3 posts = 3 times the trouble 

I would just go to the better business beurau (or whatever it's called, something busines beaurau) about this. Going for a civil suit is good as well.

I am but a wolf inside

I am the Mortal Google. DUN DUN DUN...


----------



## Thedarktomb (May 10, 2004)

If you send them a letter, make sure you indicate a date that you want to be contacted by for them to avoid legal recourse. I would give them 5 business days to respond to you either by phone or mail before you initiate legal action. I'd send the letter registerd with return receipt.







The Dark Tomb - Psychological Terror at it's best!
www.mansionofterror.com/props.htm


----------



## Thedarktomb (May 10, 2004)

It sounds like they could be having financial troubles. By sending the certified letter, you put yourself at the top of the pile to get your stuff over others that are waiting. I hate to put it like that.



The Dark Tomb - Psychological Terror at it's best!
www.mansionofterror.com/props.htm


----------



## drunk_buzzard (Sep 9, 2003)

Definitely file something with the better business bureau. Maybe it will save someone else the same heartache.

"Howdy folks! Ya like blood, violence, freaks of nature?" -- Capt. Spaulding, House of 1000 Corpses


----------



## larry (Apr 5, 2002)

> quote:_Originally posted by Thedarktomb_
> A word to the wise, never use a debit/bank card online. It does not have the same protection as an actual credit card.


Not always true.

This depends on the bank. My bank has zero liability for the visa check card which is equal to the credit cards.

I even had an experience where I had to report a problem. No problems getting my money.

--------
Larry M.

www.TheHalloweenNetwork.com


----------



## crazymjb (Oct 27, 2003)

Did they actually use the check? Also is it possibl ethey are in the proccess of makng them? Did they recieve the check. Also threaten filing a small claim in your state agains them. The store I bought my scooter from online doesnt respond to emails or phone calls so we threatened filing one and they instantly got back to us.

* **Data extract**
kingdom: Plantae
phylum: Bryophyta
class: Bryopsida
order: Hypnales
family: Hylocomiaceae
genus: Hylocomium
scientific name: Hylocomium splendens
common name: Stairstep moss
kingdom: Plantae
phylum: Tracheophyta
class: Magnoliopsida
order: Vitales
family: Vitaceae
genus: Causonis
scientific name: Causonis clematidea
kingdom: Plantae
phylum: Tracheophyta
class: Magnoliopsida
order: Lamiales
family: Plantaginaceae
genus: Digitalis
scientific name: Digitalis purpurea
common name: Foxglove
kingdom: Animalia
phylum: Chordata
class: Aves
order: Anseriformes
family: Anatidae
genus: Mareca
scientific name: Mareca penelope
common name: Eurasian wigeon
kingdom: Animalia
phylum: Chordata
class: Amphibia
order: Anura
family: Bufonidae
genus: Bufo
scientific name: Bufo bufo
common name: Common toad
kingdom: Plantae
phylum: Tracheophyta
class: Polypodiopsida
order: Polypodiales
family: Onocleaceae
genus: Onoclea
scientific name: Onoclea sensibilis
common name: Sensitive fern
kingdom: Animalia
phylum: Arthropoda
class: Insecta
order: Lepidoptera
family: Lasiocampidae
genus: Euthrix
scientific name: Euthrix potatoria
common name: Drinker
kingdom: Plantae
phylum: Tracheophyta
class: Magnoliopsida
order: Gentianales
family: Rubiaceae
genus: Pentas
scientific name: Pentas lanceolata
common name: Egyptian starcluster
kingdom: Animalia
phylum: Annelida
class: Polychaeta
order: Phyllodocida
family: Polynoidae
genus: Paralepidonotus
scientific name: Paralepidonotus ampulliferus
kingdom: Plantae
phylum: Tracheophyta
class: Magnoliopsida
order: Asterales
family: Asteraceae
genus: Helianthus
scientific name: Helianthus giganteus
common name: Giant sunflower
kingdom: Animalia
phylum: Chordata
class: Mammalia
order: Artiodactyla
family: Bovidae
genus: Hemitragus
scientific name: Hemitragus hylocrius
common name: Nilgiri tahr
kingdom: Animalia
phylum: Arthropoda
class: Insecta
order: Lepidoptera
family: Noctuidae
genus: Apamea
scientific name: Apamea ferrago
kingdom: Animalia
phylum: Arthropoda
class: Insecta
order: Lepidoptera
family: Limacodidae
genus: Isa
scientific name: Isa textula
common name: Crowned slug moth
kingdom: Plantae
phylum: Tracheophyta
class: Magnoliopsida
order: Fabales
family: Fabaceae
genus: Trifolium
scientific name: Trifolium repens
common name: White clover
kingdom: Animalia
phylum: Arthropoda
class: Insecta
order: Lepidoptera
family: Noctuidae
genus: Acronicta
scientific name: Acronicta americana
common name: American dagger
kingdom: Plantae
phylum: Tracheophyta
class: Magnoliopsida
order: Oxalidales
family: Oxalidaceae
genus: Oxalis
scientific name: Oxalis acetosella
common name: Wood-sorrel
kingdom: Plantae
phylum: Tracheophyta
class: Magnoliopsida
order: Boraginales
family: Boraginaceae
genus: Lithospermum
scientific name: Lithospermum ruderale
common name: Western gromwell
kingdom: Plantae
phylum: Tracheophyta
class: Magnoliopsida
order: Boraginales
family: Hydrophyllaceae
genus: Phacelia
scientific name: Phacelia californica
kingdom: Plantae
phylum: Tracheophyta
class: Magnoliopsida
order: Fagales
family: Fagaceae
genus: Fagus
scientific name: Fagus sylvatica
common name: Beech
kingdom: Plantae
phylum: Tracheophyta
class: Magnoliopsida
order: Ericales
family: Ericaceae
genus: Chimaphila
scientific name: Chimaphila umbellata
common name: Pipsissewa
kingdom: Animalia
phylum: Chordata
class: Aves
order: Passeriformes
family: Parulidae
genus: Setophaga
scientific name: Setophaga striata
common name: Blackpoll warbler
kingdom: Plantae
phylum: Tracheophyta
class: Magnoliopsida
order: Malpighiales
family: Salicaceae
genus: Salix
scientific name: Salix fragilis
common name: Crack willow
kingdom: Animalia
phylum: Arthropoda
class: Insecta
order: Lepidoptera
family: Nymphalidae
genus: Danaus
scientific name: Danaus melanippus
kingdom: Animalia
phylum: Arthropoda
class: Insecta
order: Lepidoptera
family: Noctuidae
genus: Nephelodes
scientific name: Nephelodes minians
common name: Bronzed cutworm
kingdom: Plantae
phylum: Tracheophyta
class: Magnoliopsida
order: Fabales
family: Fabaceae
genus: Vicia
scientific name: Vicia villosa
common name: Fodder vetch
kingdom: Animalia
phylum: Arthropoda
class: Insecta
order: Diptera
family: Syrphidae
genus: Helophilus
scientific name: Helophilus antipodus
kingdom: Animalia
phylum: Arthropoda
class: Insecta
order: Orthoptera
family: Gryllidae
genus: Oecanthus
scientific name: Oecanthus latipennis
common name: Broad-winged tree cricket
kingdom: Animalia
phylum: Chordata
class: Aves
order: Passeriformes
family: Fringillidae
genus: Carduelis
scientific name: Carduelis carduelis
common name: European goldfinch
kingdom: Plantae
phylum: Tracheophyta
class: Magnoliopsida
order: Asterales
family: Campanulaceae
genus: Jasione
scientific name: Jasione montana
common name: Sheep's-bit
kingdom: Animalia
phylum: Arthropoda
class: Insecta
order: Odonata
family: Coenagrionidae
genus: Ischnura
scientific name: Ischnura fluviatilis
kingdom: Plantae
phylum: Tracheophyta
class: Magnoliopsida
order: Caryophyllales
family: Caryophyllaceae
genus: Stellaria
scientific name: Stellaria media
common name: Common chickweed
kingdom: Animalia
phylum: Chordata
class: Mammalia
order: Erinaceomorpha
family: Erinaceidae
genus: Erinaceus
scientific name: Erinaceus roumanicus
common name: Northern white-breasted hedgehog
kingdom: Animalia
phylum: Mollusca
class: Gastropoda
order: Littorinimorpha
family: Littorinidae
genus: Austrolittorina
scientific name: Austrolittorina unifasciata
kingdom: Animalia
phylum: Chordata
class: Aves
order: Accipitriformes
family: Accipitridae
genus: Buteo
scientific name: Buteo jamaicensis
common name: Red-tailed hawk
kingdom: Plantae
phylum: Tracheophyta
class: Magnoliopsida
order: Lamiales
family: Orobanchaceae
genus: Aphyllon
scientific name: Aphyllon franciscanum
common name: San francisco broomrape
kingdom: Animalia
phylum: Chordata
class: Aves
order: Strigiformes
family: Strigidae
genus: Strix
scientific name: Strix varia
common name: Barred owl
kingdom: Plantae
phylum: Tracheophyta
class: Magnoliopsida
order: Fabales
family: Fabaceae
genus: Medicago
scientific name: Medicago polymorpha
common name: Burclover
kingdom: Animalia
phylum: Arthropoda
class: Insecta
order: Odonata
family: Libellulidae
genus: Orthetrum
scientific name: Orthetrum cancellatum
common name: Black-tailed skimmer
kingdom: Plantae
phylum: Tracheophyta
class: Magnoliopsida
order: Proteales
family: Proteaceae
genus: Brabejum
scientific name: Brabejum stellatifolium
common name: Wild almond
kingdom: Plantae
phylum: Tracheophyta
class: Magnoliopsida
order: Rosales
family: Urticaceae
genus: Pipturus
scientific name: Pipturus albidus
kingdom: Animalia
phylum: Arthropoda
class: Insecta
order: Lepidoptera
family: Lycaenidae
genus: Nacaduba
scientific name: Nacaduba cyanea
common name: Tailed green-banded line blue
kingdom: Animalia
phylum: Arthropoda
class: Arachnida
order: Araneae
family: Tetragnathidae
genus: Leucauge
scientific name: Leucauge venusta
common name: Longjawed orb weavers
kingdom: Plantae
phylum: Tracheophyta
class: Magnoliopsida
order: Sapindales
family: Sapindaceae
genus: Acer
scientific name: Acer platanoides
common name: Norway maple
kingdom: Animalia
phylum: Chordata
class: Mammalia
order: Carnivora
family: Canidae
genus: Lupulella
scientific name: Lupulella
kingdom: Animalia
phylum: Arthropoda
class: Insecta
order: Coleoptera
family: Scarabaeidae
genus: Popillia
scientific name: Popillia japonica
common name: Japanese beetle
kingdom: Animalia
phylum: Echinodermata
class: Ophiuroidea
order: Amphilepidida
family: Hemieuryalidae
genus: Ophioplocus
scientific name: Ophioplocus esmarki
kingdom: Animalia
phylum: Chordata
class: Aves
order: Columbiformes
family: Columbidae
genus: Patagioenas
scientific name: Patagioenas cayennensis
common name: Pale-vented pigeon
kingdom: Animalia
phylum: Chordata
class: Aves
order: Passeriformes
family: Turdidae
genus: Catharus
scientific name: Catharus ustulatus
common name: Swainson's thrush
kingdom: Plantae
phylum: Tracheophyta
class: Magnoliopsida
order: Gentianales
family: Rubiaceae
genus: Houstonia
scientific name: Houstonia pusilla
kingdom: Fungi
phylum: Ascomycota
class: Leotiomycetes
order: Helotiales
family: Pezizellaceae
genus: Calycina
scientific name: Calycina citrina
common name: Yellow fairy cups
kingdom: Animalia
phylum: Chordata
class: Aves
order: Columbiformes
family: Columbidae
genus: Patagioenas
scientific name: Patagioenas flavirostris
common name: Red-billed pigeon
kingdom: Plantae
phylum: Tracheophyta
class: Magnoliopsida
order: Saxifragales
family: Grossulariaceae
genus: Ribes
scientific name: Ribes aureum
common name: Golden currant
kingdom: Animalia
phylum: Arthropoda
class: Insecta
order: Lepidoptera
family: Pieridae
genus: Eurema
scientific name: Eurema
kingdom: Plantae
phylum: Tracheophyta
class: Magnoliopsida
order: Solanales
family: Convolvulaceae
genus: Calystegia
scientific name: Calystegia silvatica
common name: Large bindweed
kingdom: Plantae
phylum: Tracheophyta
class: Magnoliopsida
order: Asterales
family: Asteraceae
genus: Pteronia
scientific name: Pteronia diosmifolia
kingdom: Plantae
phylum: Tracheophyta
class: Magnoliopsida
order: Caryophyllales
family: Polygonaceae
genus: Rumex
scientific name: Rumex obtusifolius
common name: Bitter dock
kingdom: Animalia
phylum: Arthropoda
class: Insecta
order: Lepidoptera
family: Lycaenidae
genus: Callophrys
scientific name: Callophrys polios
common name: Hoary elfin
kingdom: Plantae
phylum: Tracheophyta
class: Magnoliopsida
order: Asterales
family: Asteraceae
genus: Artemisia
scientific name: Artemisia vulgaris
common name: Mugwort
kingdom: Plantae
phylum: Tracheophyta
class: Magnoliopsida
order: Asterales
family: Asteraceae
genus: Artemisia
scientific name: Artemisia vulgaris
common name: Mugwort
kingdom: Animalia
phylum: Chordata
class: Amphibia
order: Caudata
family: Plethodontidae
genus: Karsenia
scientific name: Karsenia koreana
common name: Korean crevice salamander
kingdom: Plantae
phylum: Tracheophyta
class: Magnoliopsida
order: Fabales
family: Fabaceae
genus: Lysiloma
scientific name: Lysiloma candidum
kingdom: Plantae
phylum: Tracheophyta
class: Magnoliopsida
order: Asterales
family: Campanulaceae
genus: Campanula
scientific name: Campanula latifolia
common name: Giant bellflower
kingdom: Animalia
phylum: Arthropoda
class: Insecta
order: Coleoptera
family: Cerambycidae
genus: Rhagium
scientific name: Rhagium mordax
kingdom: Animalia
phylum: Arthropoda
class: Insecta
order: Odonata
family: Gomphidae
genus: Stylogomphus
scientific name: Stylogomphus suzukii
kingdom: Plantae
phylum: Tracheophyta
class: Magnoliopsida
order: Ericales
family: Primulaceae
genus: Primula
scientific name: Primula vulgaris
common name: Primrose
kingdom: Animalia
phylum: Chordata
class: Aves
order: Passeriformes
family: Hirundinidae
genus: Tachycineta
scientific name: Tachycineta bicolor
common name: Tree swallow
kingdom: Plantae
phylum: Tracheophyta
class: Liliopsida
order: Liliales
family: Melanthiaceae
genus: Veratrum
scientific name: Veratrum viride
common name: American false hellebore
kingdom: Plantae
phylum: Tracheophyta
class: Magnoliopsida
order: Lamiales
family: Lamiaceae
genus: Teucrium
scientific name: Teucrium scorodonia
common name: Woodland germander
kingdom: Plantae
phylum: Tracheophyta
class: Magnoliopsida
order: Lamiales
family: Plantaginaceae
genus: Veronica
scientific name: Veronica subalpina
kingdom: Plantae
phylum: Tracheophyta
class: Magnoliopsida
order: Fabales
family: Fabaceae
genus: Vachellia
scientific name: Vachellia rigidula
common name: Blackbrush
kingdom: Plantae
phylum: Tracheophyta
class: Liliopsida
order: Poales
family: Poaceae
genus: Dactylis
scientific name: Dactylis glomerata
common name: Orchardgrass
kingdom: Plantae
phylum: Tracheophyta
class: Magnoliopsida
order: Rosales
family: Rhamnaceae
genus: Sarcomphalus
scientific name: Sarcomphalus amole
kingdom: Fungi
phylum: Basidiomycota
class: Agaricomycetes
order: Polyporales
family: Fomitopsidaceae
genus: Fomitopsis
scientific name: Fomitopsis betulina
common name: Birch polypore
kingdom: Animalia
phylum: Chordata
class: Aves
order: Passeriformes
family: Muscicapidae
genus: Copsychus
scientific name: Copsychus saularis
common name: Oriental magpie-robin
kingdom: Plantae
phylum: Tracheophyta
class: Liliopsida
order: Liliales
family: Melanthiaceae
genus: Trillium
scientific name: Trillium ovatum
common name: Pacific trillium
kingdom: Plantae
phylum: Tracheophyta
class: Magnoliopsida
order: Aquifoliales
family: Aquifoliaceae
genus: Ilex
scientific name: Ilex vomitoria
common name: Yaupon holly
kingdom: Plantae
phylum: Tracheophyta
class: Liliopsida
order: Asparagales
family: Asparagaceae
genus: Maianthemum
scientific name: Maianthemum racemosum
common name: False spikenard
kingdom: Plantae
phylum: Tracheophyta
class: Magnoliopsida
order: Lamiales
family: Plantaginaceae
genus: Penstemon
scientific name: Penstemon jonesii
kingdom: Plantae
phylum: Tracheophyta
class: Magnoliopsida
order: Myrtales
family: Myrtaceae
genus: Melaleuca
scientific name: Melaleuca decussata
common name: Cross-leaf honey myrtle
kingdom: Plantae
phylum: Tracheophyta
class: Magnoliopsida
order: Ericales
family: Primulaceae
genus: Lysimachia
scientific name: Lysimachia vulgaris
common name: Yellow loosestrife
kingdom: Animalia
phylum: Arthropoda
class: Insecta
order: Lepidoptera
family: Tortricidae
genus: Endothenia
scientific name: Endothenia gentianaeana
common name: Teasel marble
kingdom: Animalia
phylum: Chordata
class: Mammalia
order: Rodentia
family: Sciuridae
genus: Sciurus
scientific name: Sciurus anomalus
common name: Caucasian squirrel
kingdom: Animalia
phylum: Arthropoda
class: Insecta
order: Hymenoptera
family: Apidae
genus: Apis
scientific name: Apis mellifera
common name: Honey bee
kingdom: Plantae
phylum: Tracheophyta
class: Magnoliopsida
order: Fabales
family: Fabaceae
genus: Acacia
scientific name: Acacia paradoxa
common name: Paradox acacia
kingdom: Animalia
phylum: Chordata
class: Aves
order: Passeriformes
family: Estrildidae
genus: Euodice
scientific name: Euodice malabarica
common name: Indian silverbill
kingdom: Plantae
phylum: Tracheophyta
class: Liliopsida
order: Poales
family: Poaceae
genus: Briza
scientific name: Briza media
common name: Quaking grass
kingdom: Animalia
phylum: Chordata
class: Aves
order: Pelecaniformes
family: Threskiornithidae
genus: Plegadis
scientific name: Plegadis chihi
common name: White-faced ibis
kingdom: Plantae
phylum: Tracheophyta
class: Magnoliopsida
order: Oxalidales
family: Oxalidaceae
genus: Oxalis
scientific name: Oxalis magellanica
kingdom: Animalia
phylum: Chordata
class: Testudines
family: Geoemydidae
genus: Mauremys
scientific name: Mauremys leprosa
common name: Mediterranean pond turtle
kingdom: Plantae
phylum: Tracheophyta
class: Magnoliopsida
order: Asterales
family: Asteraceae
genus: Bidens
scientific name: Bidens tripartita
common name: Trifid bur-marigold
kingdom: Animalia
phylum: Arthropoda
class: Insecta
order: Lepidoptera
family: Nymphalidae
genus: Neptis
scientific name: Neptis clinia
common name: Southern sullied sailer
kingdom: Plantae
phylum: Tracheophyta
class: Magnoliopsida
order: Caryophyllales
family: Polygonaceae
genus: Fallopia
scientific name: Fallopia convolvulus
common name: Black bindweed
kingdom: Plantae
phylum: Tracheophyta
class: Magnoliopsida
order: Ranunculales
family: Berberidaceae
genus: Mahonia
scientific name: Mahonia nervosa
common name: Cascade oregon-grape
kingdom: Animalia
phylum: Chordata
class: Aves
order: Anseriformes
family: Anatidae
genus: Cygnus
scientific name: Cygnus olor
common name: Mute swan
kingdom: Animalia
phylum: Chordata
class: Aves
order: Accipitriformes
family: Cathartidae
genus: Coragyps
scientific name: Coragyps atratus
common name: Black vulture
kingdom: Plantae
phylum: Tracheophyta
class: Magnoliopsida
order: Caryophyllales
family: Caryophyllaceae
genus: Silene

* **Directives**
(a) Print the part of the forum thread about an unresponsive seller, starting with "## larry (Apr" and going on through "getting my money.".
(b) Proceed with the forum thread about an unresponsive seller, picking up right after its last sentence.

* **Outputs in order**
(a)
## larry (Apr 5, 2002)

> quote:_Originally posted by Thedarktomb_
> A word to the wise, never use a debit/bank card online. It does not have the same protection as an actual credit card.


Not always true.

This depends on the bank. My bank has zero liability for the visa check card which is equal to the credit cards.

I even had an experience where I had to report a problem. No problems getting my money.

(b)
Michael Ball

Check out my photo album!
http://halloweengallery.com/index.php?cat=10014


----------



## nyhaunter (Apr 15, 2004)

Yes. the check was cashed. They told me they were a little behind and they would be out to me "soon"....that was in March and that was the last I heard from them. As a customer, I shouldn't even have to be hounding them about my product....they should be in contact with ME. If they had told me "Listen, it won't be ready till Oct 1" then I would seriously be fine with that. But when I get no response at all I have to assume Im not getting my order.


----------



## crazymjb (Oct 27, 2003)

So there is no phone number, nothing you can use to get in direct contact with them. If you are able to leave a message dont be afraid to use an angry tone, strait forward with what you are requesting. Again, taht is what I did to get some parts for my scooter.

Michael Ball

Check out my photo album!
http://halloweengallery.com/index.php?cat=10014


----------



## nyhaunter (Apr 15, 2004)

No no, there IS a phone # crazy *which in my previous posts I explained about unreturned calls* the problem is they don't return them! lol I was soooo nice and sweet in my first calls too....which apparently doesnt get a girl anywhere


----------



## frightmaster (Jun 8, 2004)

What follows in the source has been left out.